**Exercise goal**
Copy out, character for character, the section of the lines below that begins with the line containing "Find feriebolig" and ends with the line containing "Destination", both included. Give only those lines.

**Material for the task**
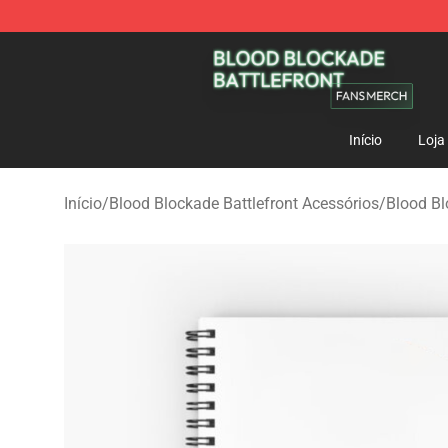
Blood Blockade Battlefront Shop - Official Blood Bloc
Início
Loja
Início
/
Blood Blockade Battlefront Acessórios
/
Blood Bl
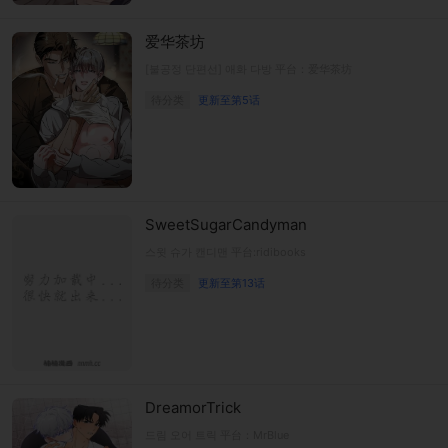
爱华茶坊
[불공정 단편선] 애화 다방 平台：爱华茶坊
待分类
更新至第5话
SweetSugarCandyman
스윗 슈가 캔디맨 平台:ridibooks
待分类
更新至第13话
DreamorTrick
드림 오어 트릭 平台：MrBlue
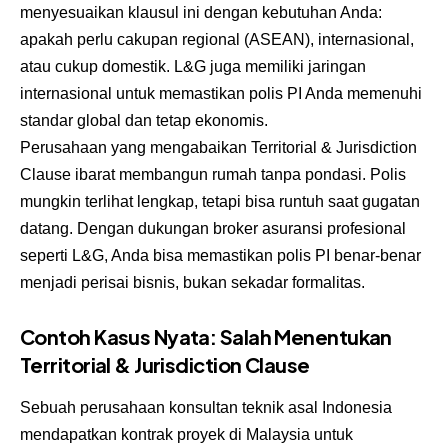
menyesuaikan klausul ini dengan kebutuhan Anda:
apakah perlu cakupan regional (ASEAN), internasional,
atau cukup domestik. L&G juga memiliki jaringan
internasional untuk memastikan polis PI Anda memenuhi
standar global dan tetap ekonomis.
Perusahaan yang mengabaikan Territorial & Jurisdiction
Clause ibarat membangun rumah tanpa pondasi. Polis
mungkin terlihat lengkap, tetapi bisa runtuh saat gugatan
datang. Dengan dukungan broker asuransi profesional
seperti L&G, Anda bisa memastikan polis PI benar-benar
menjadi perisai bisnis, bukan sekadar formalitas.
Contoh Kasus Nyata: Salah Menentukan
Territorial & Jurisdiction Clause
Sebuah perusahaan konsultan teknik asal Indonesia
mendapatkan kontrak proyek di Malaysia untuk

---

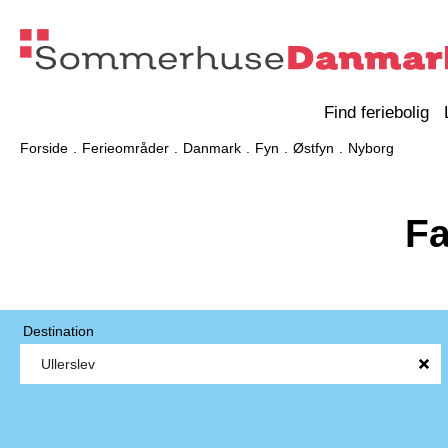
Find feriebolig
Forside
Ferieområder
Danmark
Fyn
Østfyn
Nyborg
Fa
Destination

**Answer box**
Find feriebolig
Forside
Ferieområder
Danmark
Fyn
Østfyn
Nyborg
Fa
Destination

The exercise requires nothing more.